The machine's developer, John M. Boone, UC Davis professor of radiology and biomedical engineering, worked in collaboration with Karen K Lindfors and J. Anthony Seibert, UC Davis radiology professors and Thomas R. Nelson, UC San Diego radiology professor.

Understanding was that estimates about radiation doses for breast CT were based on use of standard machines which would require the breast and entire chest to be scanned as a unit. Recalculating radiation doses based on scanning the breast alone, Dr. Boone found that CT imaging would use no more radiation than mammography.

The breast CT scanner developed makes use of a state-of-the-art digital x-ray detector, coupled with a compact x-ray tube in a cone beam CT geometry. Where mammography results in two orthogonal images of each breast, the dedicated breast CT scanner will result in 100 to 160 CT images of each breast.

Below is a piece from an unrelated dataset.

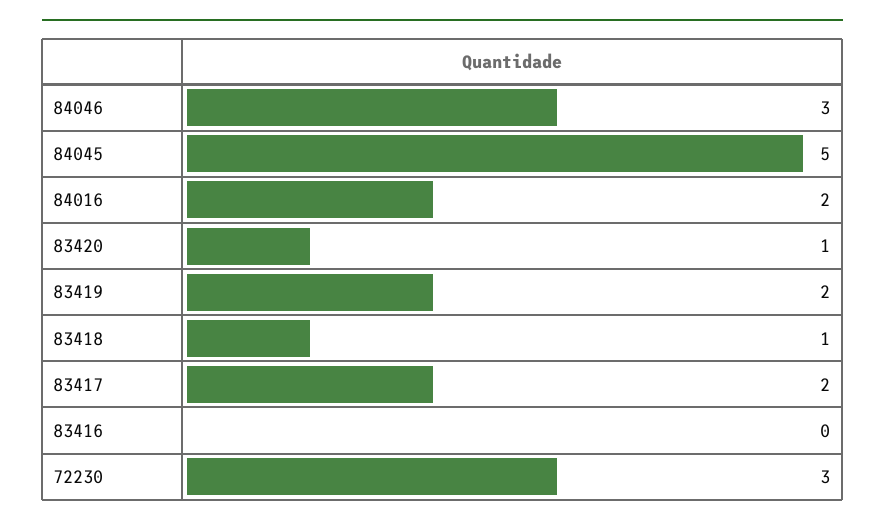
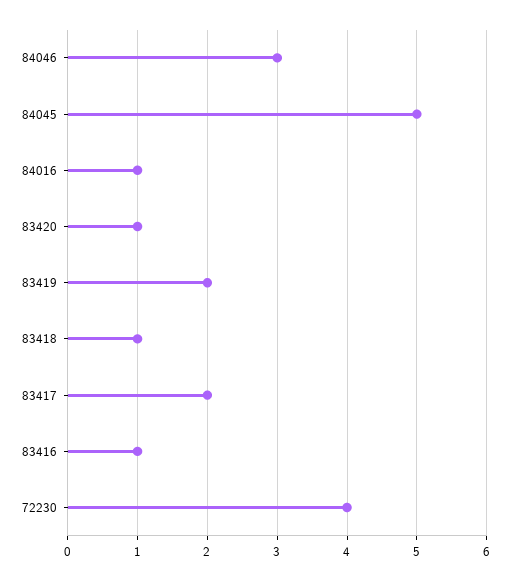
84016: 2 -> 1
83416: 0 -> 1
72230: 3 -> 4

Unlike mammography in which the breast is squeezed between two plates, there is no breast compression with the CT machine. The patient lies face down on a padded table that has a circular opening, through which the patient laces one breast at a time. A CT machine beneath the table scans each breast. The screening takes about 17 seconds per breast.

Although work is being done on developing breast CT scanners at the Universities of Rochester and Massachusetts as well as Duke University, this is the first machine to reach the clinical testing stage.

The UC Davis project was funded by $6 million in grants from the California Breast Cancer Research Program, the National Cancer Institute and the National Institute for Biomedical Imaging and Bioengineering.